Stored items from a collection:
**********
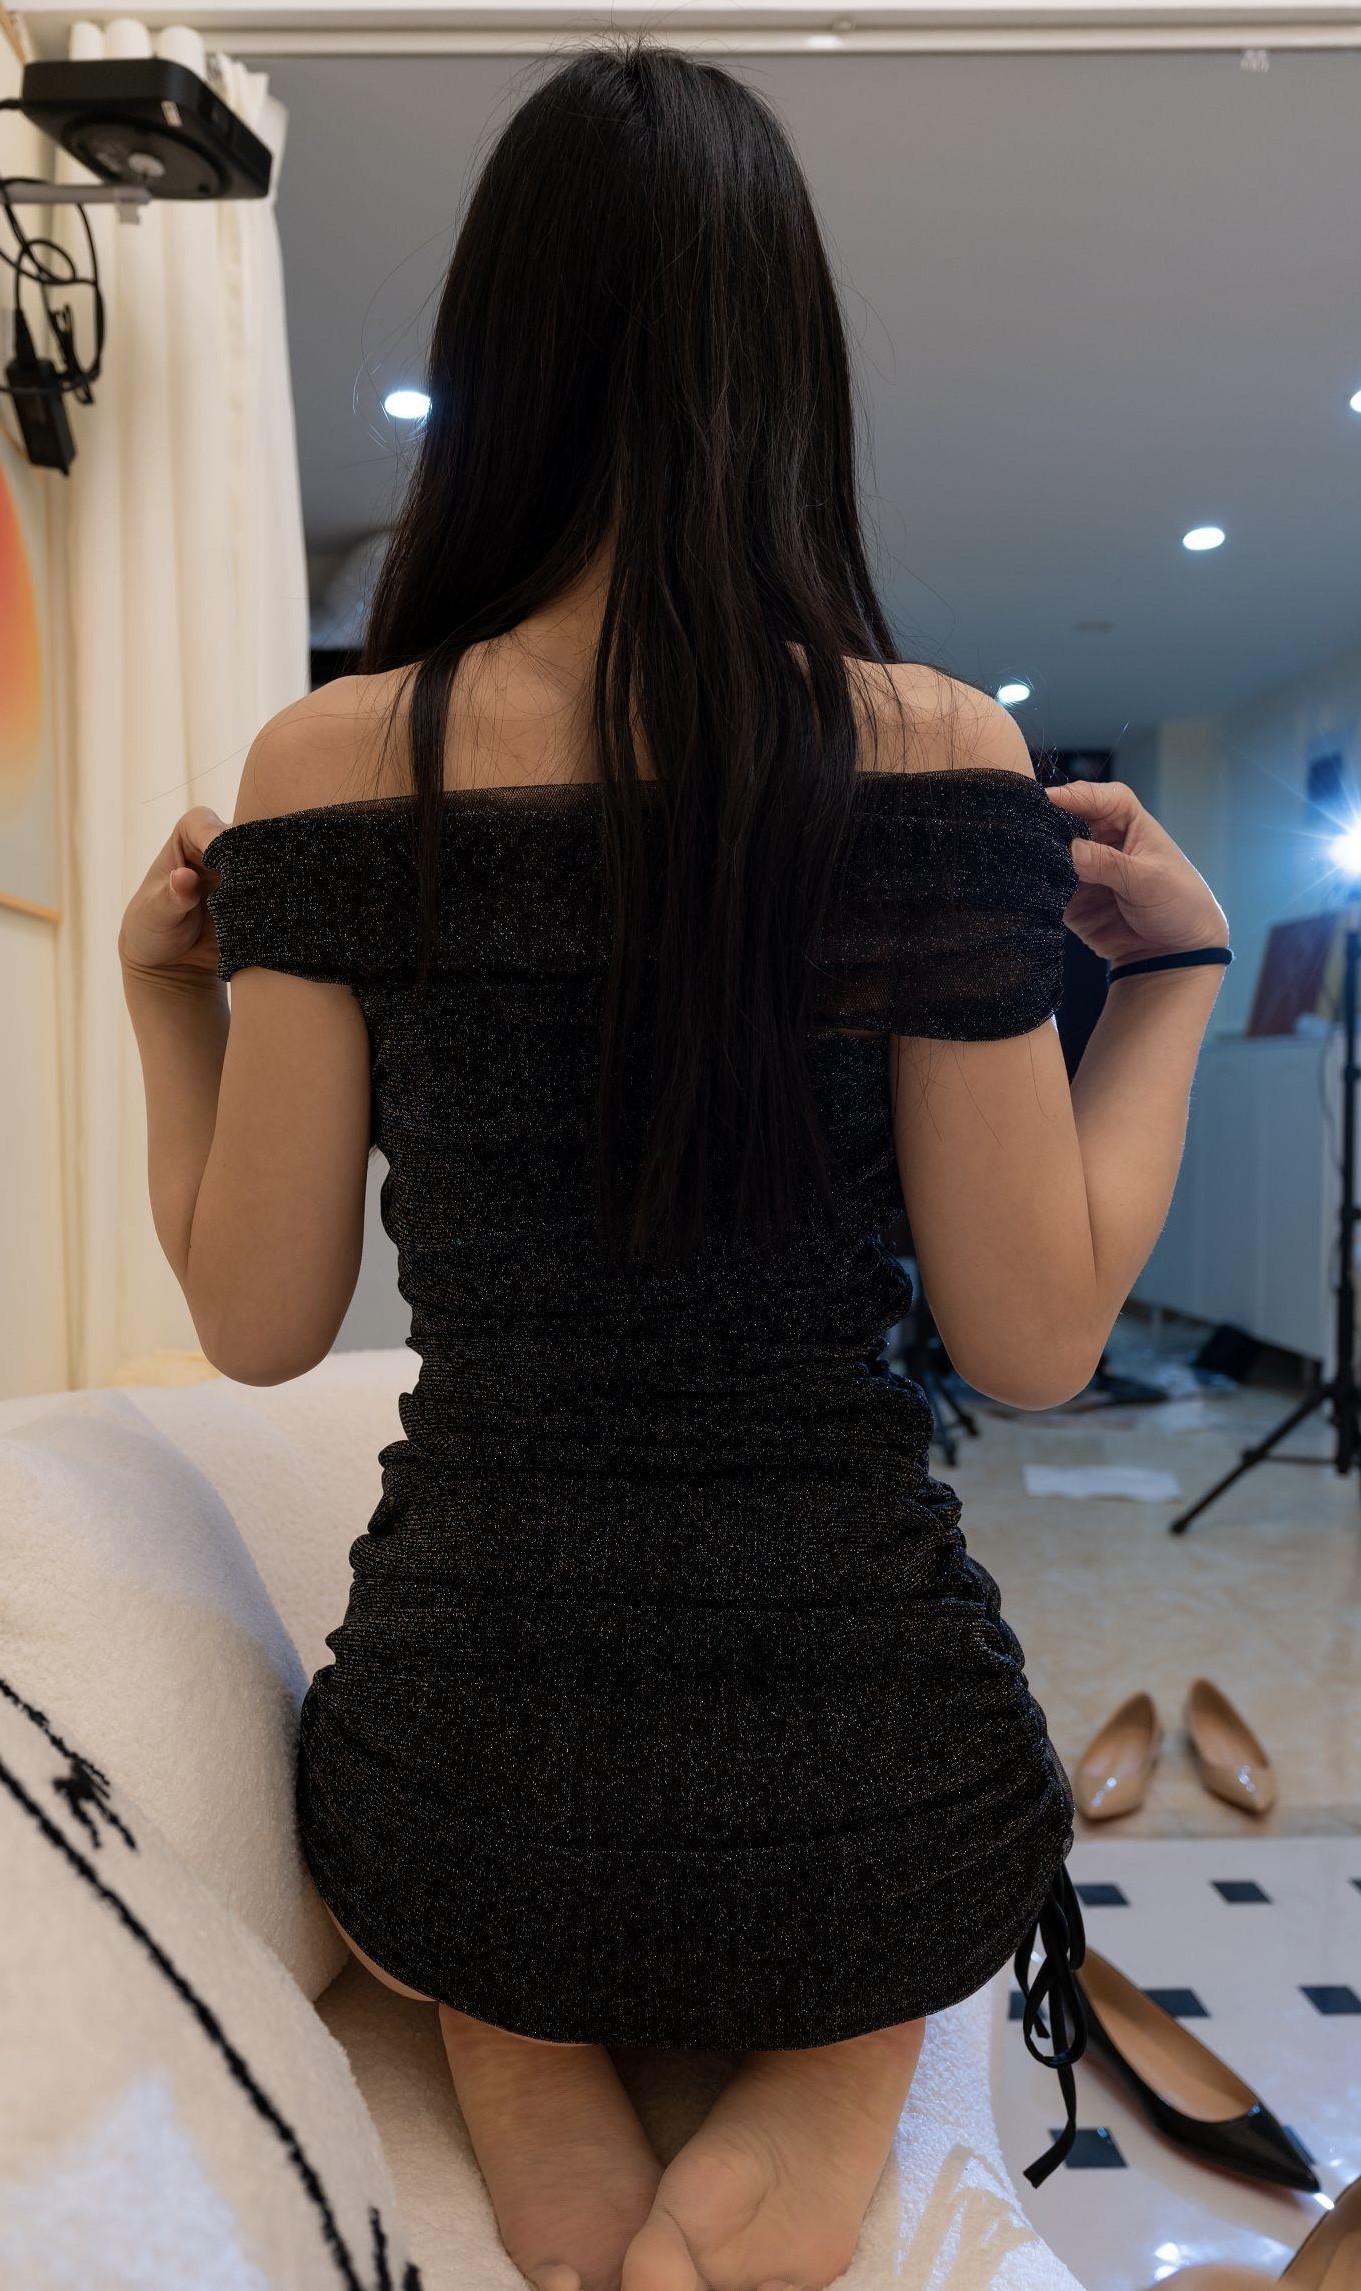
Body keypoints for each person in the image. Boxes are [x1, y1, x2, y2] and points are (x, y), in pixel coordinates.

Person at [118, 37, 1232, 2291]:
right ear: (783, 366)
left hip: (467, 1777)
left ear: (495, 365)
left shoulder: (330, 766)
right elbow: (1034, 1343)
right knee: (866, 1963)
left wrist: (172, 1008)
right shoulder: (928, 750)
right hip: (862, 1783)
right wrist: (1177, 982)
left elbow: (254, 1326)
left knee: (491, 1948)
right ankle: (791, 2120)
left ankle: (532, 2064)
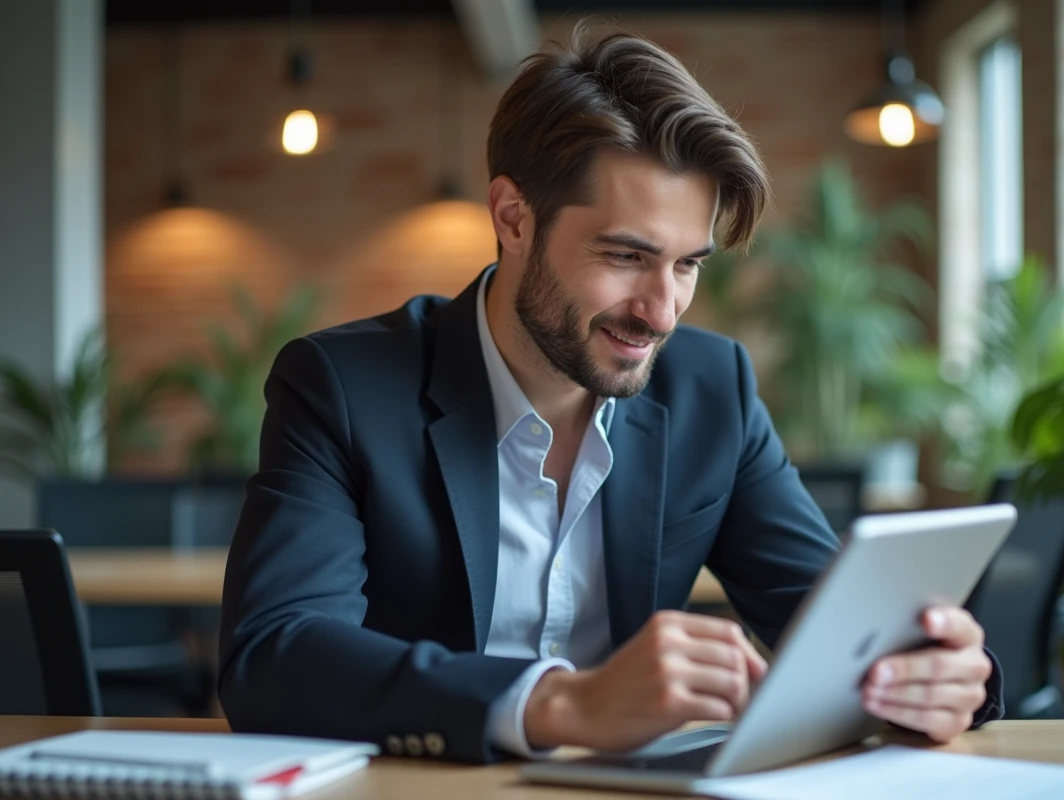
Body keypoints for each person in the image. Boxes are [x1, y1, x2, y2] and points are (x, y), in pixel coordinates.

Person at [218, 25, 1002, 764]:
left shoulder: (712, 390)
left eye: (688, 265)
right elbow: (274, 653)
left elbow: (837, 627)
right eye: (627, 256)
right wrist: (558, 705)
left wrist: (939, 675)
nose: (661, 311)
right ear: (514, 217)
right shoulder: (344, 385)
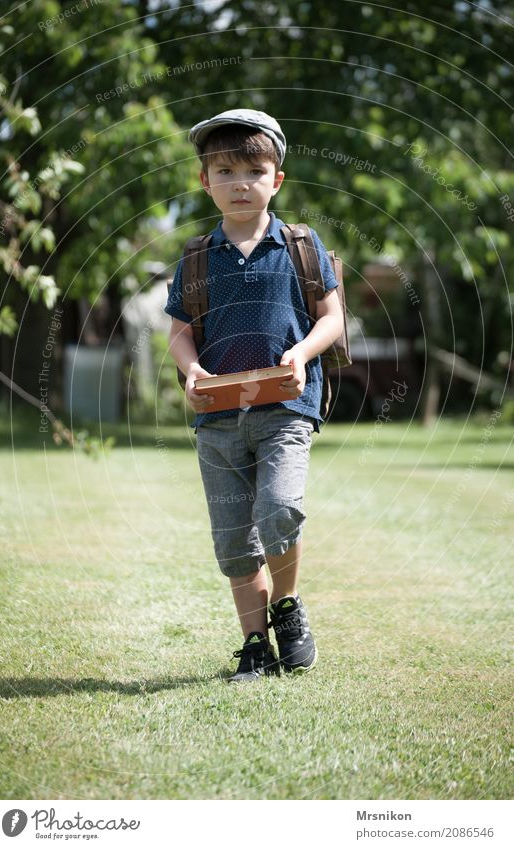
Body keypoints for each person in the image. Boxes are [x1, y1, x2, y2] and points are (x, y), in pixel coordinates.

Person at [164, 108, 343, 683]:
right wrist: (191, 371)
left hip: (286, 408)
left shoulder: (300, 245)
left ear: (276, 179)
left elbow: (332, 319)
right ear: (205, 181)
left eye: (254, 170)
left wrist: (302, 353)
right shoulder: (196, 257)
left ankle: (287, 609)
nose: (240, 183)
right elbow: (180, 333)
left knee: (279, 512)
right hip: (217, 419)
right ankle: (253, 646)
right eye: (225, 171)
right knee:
**********
Only the lines from the one containing "nose: (240, 183)" through the final line above should be duplicated, exactly as they stand.

### [Output for this exercise]
nose: (240, 183)
right elbow: (180, 333)
left knee: (279, 512)
right hip: (217, 419)
right ankle: (253, 646)
right eye: (225, 171)
right knee:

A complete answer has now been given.